▶ [Task to complete]:
Omit every picture and output the rest of the records exactly as they are.

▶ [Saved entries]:
○ ○ ○ ○ ○

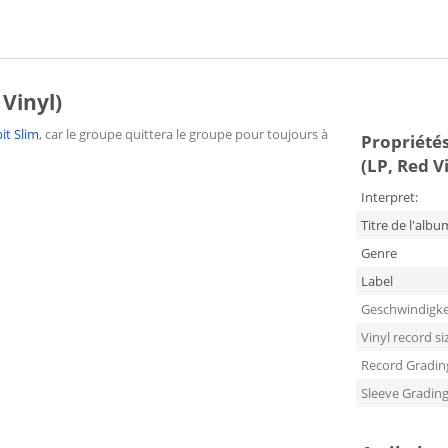
 Vinyl)
it Slim
, car le groupe quittera le groupe pour toujours à
Propriétés
(LP, Red V
Interpret:
Titre de l'albu
Genre
Label
Geschwindigke
Vinyl record si
Record Gradin
Sleeve Gradin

○ ○ ○ ○ ○

▶ [Task response]:
 Vinyl)
it Slim
, car le groupe quittera le groupe pour toujours à
Propriétés
(LP, Red V
Interpret:
Titre de l'albu
Genre
Label
Geschwindigke
Vinyl record si
Record Gradin
Sleeve Gradin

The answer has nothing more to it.